Thermal Source Localization Using WiFi Sensing
Junye Li, Krit Yingchanakiate, Deepak Mishra, Aruna Prasad Seneviratne · 2024
Thermal source localization is crucial in detecting fires and other anomalies, allowing emergency responders to quickly locate the source of the hazard to minimize damage. With recent advancements in WiFi sensing technology for thermal detection and the emergence of Integrated Sensing and Communication (ISAC) on WiFi systems, we are interested in exploring the potential of using WiFi sensing technology for thermal source localization using commercially available Internet of Things (IoT) WiFi hardware.
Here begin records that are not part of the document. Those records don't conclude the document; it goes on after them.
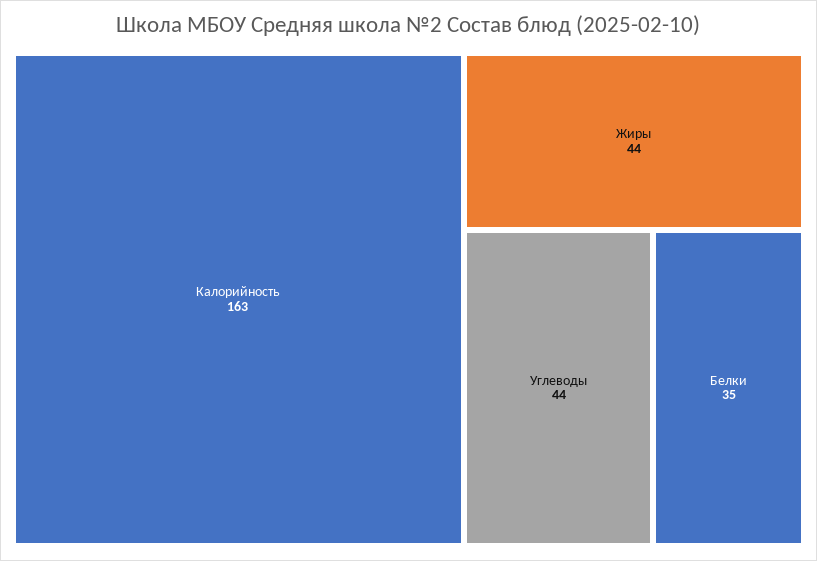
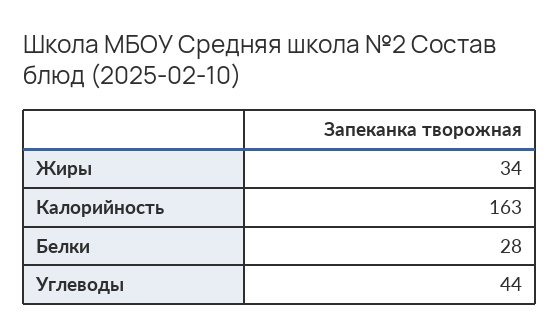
  {
    "Калорийность": 163,
-   "Жиры": 44,
+   "Жиры": 34,
    "Углеводы": 44,
-   "Белки": 35
+   "Белки": 28
  }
Our study investigates the potential of using WiFi Channel State Information (CSI) to locate thermal sources. Using the cost-effective and power-efficient ESP32 microcontroller, we propose a WiFi sensing-based system to predict the location of a heat source. We demonstrate that the WiFi CSI signatures can be used to identify localized temperature changes in a timely manner. Our key contribution is effectively filtering out undesired components from the CSI and using smart subcarrier selection to form the feature set for the machine learning algorithm. We present a Support Vector Machine (SVM)–based classifier that achieves up to 99% accuracy in predicting the relevant heat source location. We also identify the optimal WiFi sensing device configuration, demonstrate our technology’s fast response time, and shed insights on the impact of heat source distance on localization performance. Our findings offer promising solutions for low-cost, environmentally friendly monitoring systems.